(Some records)
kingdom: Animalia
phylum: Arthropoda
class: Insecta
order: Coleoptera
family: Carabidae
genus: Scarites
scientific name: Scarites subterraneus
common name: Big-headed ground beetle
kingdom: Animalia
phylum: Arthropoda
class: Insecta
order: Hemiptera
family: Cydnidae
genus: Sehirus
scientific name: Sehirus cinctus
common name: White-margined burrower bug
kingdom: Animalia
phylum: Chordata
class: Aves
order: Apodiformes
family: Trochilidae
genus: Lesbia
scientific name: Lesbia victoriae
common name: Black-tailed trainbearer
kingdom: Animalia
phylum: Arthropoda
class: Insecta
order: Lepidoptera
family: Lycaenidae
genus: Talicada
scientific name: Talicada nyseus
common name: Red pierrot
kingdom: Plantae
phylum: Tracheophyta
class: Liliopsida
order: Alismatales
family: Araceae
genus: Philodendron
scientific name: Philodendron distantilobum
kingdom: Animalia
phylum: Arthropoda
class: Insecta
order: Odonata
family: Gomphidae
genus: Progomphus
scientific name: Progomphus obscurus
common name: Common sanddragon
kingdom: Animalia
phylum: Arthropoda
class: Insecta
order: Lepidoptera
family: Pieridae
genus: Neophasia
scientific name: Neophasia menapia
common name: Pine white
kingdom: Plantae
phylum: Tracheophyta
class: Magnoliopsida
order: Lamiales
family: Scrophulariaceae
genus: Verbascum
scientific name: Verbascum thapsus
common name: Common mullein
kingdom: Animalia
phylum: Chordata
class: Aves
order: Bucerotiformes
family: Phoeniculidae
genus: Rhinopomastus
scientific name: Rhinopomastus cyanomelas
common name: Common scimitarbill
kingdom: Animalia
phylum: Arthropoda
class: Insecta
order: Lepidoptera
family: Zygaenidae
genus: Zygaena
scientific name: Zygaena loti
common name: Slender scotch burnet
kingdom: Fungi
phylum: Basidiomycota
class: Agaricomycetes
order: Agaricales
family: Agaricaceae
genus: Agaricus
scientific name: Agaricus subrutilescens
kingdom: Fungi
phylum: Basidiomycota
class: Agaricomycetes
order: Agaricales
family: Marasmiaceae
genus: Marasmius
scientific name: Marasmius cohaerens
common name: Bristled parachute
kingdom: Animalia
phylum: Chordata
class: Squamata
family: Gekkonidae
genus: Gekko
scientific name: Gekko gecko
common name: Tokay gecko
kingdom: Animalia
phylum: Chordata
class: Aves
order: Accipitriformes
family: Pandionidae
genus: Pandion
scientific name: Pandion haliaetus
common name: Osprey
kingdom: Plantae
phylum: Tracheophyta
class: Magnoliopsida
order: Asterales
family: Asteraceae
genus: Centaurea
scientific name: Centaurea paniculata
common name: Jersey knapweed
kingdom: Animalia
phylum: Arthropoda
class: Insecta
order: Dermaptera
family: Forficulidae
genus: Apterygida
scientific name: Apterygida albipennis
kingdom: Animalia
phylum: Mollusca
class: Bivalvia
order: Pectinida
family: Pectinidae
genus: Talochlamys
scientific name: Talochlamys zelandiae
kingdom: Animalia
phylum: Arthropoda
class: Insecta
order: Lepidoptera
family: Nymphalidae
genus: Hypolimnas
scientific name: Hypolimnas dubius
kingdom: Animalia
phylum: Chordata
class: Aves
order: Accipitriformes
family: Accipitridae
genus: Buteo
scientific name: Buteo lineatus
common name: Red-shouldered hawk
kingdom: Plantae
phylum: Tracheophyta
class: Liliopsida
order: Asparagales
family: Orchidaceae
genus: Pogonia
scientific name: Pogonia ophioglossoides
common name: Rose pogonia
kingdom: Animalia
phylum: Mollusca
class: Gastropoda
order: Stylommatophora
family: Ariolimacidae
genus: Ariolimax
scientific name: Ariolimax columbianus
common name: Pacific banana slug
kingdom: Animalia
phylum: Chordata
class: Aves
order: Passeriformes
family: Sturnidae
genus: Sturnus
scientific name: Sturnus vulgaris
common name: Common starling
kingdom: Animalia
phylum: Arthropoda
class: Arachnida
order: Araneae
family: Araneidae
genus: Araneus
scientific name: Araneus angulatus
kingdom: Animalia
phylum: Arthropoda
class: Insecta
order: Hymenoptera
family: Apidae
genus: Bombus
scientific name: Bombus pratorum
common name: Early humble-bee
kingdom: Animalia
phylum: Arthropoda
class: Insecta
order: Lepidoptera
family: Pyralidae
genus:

### [WHAT THIS TASK INVOLVES]
Rewrite everything from the start of the material down to the line containing "genus: Rhinopomastus", putting "binomial name" wherever "scientific name" appears and leaving all else as it is.

### [RESULT OF THIS TASK]
kingdom: Animalia
phylum: Arthropoda
class: Insecta
order: Coleoptera
family: Carabidae
genus: Scarites
binomial name: Scarites subterraneus
common name: Big-headed ground beetle
kingdom: Animalia
phylum: Arthropoda
class: Insecta
order: Hemiptera
family: Cydnidae
genus: Sehirus
binomial name: Sehirus cinctus
common name: White-margined burrower bug
kingdom: Animalia
phylum: Chordata
class: Aves
order: Apodiformes
family: Trochilidae
genus: Lesbia
binomial name: Lesbia victoriae
common name: Black-tailed trainbearer
kingdom: Animalia
phylum: Arthropoda
class: Insecta
order: Lepidoptera
family: Lycaenidae
genus: Talicada
binomial name: Talicada nyseus
common name: Red pierrot
kingdom: Plantae
phylum: Tracheophyta
class: Liliopsida
order: Alismatales
family: Araceae
genus: Philodendron
binomial name: Philodendron distantilobum
kingdom: Animalia
phylum: Arthropoda
class: Insecta
order: Odonata
family: Gomphidae
genus: Progomphus
binomial name: Progomphus obscurus
common name: Common sanddragon
kingdom: Animalia
phylum: Arthropoda
class: Insecta
order: Lepidoptera
family: Pieridae
genus: Neophasia
binomial name: Neophasia menapia
common name: Pine white
kingdom: Plantae
phylum: Tracheophyta
class: Magnoliopsida
order: Lamiales
family: Scrophulariaceae
genus: Verbascum
binomial name: Verbascum thapsus
common name: Common mullein
kingdom: Animalia
phylum: Chordata
class: Aves
order: Bucerotiformes
family: Phoeniculidae
genus: Rhinopomastus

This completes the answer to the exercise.